U.S. Coast Guard officials will oversee cleanup of tar “patties” that washed up on Cocoa Beach this week and were in the process of arranging the cleanup Thursday afternoon.
“There’s no specific spill or release tied to it,” said Steve Lehmann, a spokesman for the Coast Guard. “They seem to be pretty naturally occurring. As we move forward, there might be some testing involved.”
The first priority is cleaning up the tar, Lehmann said.
City fire officials were staging the cleanup Thursday afternoon and an Orlando contractor was expected to finish the cleanup by Thursday evening, said Melissa Byron, the city’s director of marketing and economic development.

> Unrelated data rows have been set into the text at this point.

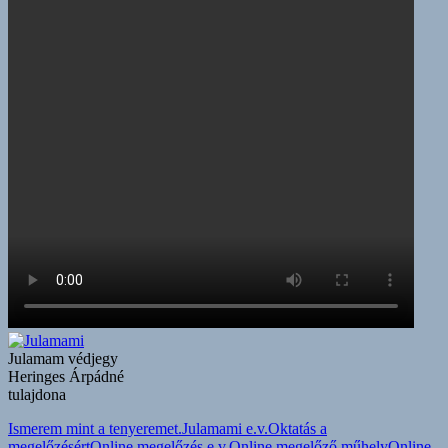
Julamam védjegy
Heringes Árpádné
tulajdona
Ismerem mint a tenyeremet.
Julamami e.v.
Oktatás a
megelőzésért
Online megelőzés e.v.
Online megelőző műhely
Online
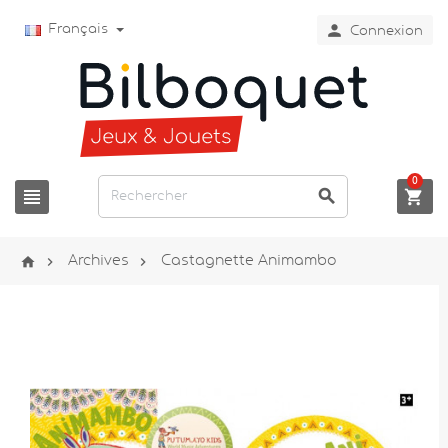

Français
Connexion
0






Archives
Castagnette Animambo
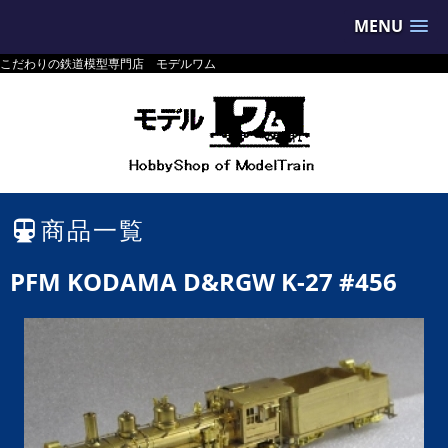
MENU
こだわりの鉄道模型専門店 モデルワム
商品一覧
PFM KODAMA D&RGW K-27 #456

Pancake-sized globs of tar dotted the beach between 4th Street South and 9th Street South.
The tar stuck to toes Thursday and blighted the Space Coast’s most popular beach for tourists.

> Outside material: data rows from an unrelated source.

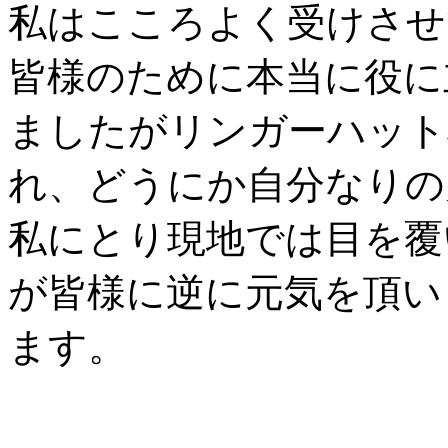
私はこころよく受けさせ
皆様のために本当に役に
ましたがリンガーハット
れ、どうにか自分なりの
私にとり現地では目を覆
が皆様に逆に元気を頂い
ます。
秋本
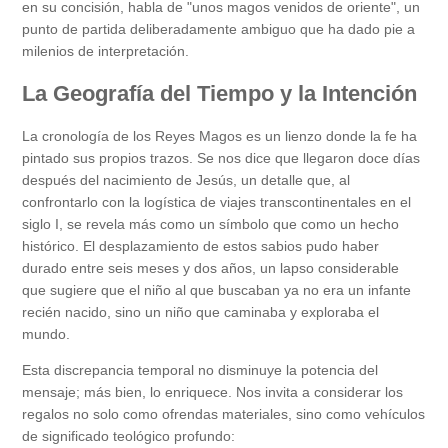
en su concisión, habla de "unos magos venidos de oriente", un
punto de partida deliberadamente ambiguo que ha dado pie a
milenios de interpretación.
La Geografía del Tiempo y la Intención
La cronología de los Reyes Magos es un lienzo donde la fe ha
pintado sus propios trazos. Se nos dice que llegaron doce días
después del nacimiento de Jesús, un detalle que, al
confrontarlo con la logística de viajes transcontinentales en el
siglo I, se revela más como un símbolo que como un hecho
histórico. El desplazamiento de estos sabios pudo haber
durado entre seis meses y dos años, un lapso considerable
que sugiere que el niño al que buscaban ya no era un infante
recién nacido, sino un niño que caminaba y exploraba el
mundo.
Esta discrepancia temporal no disminuye la potencia del
mensaje; más bien, lo enriquece. Nos invita a considerar los
regalos no solo como ofrendas materiales, sino como vehículos
de significado teológico profundo:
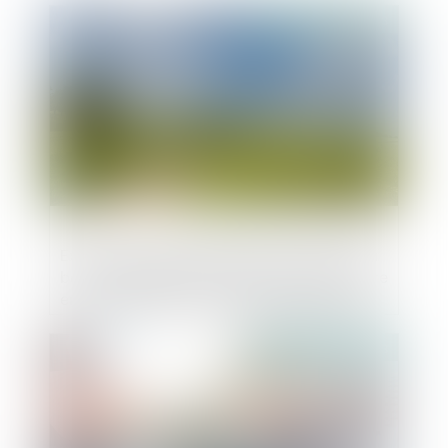
Publié le :
29/06/2023
Expropriation et qualification du terrain à
bâtir : impossibilité pour le juge de prendre
en considération un projet de révision du
plan de prévention des risques
Publié le :
28/06/2023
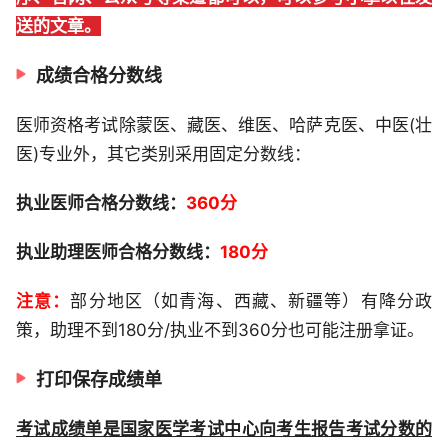
送的文章。
成绩合格分数线
医师资格考试除蒙医、藏医、维医、哈萨克医、中医(壮
医)专业外，其它类别采用固定分数线：
执业医师合格分数线：
360分
执业助理医师合格分数线：
180分
注意：
部分地区（如青海、西藏、新疆等）有降分政
策，助理不到180分/执业不到360分也可能注册拿证。
打印保存成绩单
考试成绩单是国家医学考试中心向考生报告考试分数的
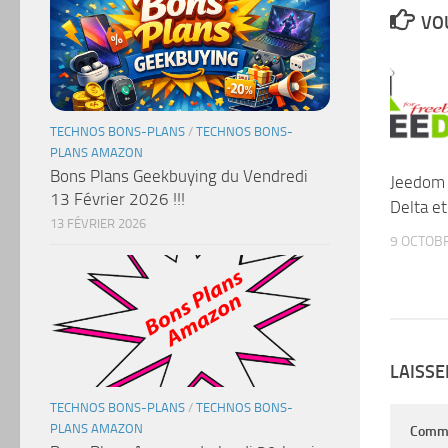
VOU
TECHNOS BONS-PLANS
/
TECHNOS BONS-
PLANS AMAZON
Bons Plans Geekbuying du Vendredi
Jeedom 
13 Février 2026 !!!
Delta et
13 FÉVRIER 2026
9 OCTOB
LAISS
TECHNOS BONS-PLANS
/
TECHNOS BONS-
PLANS AMAZON
Comm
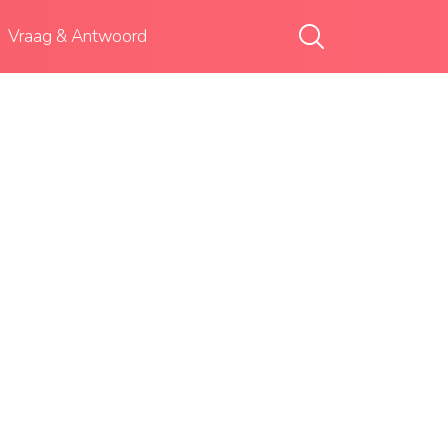
Vraag & Antwoord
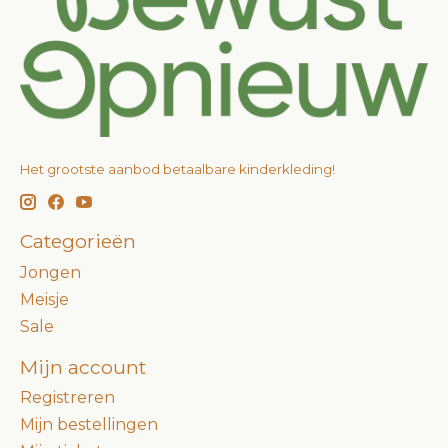
Het grootste aanbod betaalbare kinderkleding!
Categorieën
Jongen
Meisje
Sale
Mijn account
Registreren
Mijn bestellingen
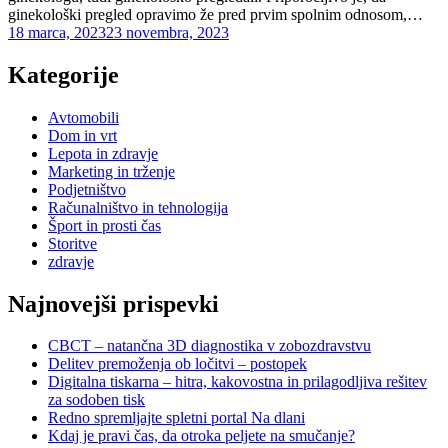
ginekološki pregled opravimo že pred prvim spolnim odnosom,…
Posted
18 marca, 2023
23 novembra, 2023
on
Kategorije
Avtomobili
Dom in vrt
Lepota in zdravje
Marketing in trženje
Podjetništvo
Računalništvo in tehnologija
Šport in prosti čas
Storitve
zdravje
Najnovejši prispevki
CBCT – natančna 3D diagnostika v zobozdravstvu
Delitev premoženja ob ločitvi – postopek
Digitalna tiskarna – hitra, kakovostna in prilagodljiva rešitev
za sodoben tisk
Redno spremljajte spletni portal Na dlani
Kdaj je pravi čas, da otroka peljete na smučanje?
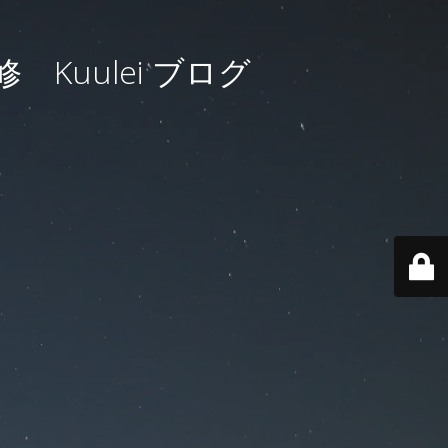
uulei ブログ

While it’s often difficult to pinpoint an exact cause, an offshore oil spill or natural upwelling are thought to be the typical causes of the tar on the beach. The larger chunks could be a result of the manner in which the oil clumped together after the spill or upwelling.
Ships burn fuel oil that’s difficult to distinguish from the crude that flows up naturally from the ocean floor.

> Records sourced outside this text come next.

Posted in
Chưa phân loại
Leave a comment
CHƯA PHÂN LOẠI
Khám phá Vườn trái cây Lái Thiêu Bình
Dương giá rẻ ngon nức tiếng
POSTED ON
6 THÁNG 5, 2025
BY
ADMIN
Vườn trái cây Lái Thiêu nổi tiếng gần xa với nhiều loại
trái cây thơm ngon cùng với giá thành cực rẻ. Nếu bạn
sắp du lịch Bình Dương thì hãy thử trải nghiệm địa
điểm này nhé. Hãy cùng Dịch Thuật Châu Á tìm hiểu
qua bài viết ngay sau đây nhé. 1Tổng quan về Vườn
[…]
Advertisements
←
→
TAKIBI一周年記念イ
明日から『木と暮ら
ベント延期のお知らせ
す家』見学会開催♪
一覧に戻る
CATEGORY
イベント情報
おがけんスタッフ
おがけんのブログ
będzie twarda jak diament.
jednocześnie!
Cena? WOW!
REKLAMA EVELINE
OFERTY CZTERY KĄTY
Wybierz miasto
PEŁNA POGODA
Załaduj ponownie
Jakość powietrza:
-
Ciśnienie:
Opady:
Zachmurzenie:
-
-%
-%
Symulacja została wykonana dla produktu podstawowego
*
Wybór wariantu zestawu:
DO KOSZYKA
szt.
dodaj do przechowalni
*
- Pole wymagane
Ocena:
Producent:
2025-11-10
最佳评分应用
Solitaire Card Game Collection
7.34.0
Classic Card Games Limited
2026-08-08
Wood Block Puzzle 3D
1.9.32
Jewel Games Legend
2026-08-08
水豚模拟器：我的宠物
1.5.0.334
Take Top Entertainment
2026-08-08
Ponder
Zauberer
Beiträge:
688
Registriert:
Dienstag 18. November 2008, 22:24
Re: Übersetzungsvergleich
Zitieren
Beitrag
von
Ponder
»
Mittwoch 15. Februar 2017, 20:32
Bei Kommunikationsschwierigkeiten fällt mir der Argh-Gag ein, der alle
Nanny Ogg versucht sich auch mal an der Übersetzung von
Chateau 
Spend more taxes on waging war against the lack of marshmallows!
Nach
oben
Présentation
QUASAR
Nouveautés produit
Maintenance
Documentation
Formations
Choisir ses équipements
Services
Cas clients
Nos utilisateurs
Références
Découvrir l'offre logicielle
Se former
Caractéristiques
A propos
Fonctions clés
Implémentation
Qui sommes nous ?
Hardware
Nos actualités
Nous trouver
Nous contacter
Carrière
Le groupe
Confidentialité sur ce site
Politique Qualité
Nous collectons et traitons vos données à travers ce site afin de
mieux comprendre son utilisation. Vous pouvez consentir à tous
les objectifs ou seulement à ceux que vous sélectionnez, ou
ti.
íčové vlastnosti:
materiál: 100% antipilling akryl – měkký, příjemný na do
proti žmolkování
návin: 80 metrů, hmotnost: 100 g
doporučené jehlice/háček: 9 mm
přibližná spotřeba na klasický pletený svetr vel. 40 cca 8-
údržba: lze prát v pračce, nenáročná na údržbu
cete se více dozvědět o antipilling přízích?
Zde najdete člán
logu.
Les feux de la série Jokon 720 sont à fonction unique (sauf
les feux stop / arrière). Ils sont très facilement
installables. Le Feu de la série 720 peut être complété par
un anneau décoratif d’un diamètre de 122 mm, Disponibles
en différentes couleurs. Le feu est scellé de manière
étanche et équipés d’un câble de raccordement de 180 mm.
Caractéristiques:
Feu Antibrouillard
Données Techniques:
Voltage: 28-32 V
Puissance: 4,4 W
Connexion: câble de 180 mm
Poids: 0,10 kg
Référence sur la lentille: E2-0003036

Large vessels take on and release ocean water from their bilges to balance the ship. By federal and international law, ships are supposed to filter the oil from the bilge water before discharging at sea. The extracted oil is then reused, incinerated or off-loaded at port.
If the oil seeped up from the ocean floor, winds can blow it in from afar, not necessarily from a natural seep nearby.